The new products announced this week aren't the first time Cook has strayed from the party line. In March, he unveiled the Apple Watch, the first completely new device created under his leadership - and designed without the input of Jobs. Similarly, he released the 7.9-inch iPad mini in 2012, despite Jobs' derision for small tablets, and paid $3bn to acquire headphone maker Beats - an affront to Jobs' view that building innovation was far better than buying it.

We can't say yet how these new bets will play out - whether people will start buying (and wearing) Apple Watches, subscribing to Apple Music or paying with Apple Pay. But it signifies that Apple has moved forward and continues to experiment, rather than simply cultivating its existing, highly profitable range of products.

In a mirror scenario, Microsoft's new boss Satya Nadella faced similar challenges when Steve Ballmer ended his decade-long tenure as chief executive, and Gates stepped down from his position as chairman in 2014. People had moved on from primarily using computers to conducting business on their mobiles, powered mostly by Apple's iOS and Google's Android software. So Nadella repositioned Microsoft as a cloud business. He has made Office software available on Apple and Google-powered phones. He brokered new partnerships with former rivals. And, like Cook, he's coming into his own.

In fact, it's clear that Cook's Apple is financially healthy. Its stock has risen from a split-adjusted $54 to $110 since Jobs died, resulting in a market capitalisation north of $600bn. Apple has continued to grow its dominance in the high-end smartphone space, especially in China - its second largest market - where it reportedly sold $38bn of merchandise in 2014. Cook announced during the event yesterday that Apple's iPhone market grew 75pc in China year-on-year, allaying fears about negative effects of the severe downturn in the Chinese economy.

So the big difference between the larger-than-life Jobs and the more human Cook then is that Cook isn't wedded to a higher vision - he seems able to hear what customers are asking for, and make those products available.
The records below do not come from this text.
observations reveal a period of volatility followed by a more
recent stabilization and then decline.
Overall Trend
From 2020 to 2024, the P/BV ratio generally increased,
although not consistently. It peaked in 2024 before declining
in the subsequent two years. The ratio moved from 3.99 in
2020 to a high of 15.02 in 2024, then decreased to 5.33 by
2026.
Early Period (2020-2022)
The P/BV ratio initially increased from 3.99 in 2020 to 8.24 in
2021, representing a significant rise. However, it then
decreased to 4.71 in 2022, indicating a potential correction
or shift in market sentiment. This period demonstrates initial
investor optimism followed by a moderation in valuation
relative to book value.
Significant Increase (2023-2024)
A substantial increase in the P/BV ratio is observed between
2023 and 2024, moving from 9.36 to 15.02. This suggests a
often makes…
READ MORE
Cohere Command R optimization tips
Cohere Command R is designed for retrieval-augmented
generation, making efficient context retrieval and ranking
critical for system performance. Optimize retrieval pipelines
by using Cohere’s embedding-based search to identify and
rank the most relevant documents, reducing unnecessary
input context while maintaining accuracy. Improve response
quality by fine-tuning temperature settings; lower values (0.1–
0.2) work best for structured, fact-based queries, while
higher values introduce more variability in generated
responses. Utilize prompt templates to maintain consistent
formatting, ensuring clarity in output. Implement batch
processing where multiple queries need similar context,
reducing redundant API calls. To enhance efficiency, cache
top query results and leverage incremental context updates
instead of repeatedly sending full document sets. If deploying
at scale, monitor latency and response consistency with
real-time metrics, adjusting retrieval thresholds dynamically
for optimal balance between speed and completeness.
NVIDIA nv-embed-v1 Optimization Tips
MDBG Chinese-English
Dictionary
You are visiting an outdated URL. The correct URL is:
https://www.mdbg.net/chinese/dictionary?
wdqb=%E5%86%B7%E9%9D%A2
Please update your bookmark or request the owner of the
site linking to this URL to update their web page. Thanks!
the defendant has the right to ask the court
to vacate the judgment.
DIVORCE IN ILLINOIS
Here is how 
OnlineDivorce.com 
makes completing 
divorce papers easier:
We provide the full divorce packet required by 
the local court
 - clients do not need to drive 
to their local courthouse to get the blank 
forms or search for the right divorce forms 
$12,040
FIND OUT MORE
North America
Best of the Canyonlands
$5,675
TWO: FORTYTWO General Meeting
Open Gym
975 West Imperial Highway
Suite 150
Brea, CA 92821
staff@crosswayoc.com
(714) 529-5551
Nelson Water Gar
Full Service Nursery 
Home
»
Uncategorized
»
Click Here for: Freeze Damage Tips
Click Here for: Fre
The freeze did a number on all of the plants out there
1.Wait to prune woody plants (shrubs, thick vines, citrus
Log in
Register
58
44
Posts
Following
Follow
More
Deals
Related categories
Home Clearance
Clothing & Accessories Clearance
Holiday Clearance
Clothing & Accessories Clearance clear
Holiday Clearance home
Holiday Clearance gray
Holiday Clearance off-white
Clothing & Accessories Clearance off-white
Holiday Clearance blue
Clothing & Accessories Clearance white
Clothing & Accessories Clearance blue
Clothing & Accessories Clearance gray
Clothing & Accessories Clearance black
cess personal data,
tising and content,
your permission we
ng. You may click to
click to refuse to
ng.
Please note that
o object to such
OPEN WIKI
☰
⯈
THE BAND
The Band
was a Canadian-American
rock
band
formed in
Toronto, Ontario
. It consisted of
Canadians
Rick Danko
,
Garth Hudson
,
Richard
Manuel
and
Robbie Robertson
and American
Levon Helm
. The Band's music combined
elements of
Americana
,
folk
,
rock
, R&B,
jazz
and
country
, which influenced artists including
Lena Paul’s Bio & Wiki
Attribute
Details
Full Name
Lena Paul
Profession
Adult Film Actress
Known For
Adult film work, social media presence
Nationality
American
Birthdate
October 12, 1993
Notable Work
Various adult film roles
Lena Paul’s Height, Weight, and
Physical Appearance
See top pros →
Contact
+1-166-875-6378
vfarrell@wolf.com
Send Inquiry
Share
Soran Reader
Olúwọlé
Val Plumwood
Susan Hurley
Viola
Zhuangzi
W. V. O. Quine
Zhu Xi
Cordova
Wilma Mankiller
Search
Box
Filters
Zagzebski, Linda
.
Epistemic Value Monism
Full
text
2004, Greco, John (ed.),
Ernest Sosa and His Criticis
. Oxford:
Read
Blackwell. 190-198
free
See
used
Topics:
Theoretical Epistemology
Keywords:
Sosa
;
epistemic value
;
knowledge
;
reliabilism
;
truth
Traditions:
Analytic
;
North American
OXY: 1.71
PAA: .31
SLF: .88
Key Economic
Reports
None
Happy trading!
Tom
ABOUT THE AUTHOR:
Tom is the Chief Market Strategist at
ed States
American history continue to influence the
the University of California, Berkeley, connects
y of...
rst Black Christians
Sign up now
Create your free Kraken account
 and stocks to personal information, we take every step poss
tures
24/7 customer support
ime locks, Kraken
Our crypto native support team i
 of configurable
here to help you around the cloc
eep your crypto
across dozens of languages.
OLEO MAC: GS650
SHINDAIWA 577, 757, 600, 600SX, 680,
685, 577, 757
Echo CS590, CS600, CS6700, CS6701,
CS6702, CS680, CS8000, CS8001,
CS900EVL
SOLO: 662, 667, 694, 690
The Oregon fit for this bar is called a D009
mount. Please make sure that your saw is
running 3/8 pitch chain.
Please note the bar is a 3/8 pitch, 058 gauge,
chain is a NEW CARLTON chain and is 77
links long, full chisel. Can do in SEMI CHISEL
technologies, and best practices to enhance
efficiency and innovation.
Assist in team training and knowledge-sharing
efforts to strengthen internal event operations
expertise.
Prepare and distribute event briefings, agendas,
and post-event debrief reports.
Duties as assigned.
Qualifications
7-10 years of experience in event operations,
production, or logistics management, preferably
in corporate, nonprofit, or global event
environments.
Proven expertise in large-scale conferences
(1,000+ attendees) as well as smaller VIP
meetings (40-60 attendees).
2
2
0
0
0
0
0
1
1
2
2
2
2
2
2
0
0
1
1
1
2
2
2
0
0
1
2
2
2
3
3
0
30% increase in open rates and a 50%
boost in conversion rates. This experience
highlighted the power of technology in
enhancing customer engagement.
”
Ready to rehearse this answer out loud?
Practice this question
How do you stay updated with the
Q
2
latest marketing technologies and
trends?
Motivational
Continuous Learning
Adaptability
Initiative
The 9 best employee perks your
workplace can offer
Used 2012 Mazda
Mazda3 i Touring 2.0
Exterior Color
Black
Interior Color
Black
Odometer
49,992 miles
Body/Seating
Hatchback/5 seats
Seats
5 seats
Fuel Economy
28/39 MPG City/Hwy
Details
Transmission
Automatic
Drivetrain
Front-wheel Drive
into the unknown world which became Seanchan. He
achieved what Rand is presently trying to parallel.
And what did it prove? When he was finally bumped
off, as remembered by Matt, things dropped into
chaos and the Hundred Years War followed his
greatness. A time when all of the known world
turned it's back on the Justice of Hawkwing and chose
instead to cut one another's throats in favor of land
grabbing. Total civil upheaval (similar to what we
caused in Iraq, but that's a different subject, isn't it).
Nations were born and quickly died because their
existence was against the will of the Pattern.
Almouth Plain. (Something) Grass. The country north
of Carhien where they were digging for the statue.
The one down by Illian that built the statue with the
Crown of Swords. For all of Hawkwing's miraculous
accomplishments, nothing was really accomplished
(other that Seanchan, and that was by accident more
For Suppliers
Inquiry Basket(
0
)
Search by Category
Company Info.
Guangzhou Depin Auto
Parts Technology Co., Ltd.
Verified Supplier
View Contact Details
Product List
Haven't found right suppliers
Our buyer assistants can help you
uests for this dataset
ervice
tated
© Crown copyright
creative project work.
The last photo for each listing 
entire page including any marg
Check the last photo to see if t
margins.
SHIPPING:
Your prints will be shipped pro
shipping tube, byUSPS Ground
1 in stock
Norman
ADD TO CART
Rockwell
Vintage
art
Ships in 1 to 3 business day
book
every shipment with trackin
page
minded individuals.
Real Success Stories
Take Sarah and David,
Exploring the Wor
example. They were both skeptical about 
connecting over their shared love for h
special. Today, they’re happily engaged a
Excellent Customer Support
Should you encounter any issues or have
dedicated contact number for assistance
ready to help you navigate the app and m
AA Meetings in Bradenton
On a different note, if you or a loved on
In fact, screen sizes of the 4.7 inch and 5.5 inch iPhone 6 and iPhone 6 plus last year were driven by public demand, and their runaway success proved Jobs and Apple purists wrong.


So maybe the Apple Pencil isn't anathema after all - Jobs couldn't have envisioned the giant sheet of responsive glass that could be used for everything from a 3D surgical aid to a graphic designer's dynamic sketchpad. The "stylus" acts almost like a real pencil - it can draw thicker lines with greater applied pressure and responds to gestures, like shading when you tilt or drawing lines when you drag it. These aren't features that your finger could replicate.

Of course, the stylus wasn't invented by Apple and the Microsoft business-friendly Surface Pro tablet looks awfully familiar. But the truth is, Apple does somehow get people to eagerly adopt its new products and inspires fierce loyalty.

At a memorial tribute for Jobs in 2011, Cook said Jobs advised him to never ask what he would do. "Just do what's right," he said. It's time for the rest of us to let go too, and stop asking: "What would Jobs do?"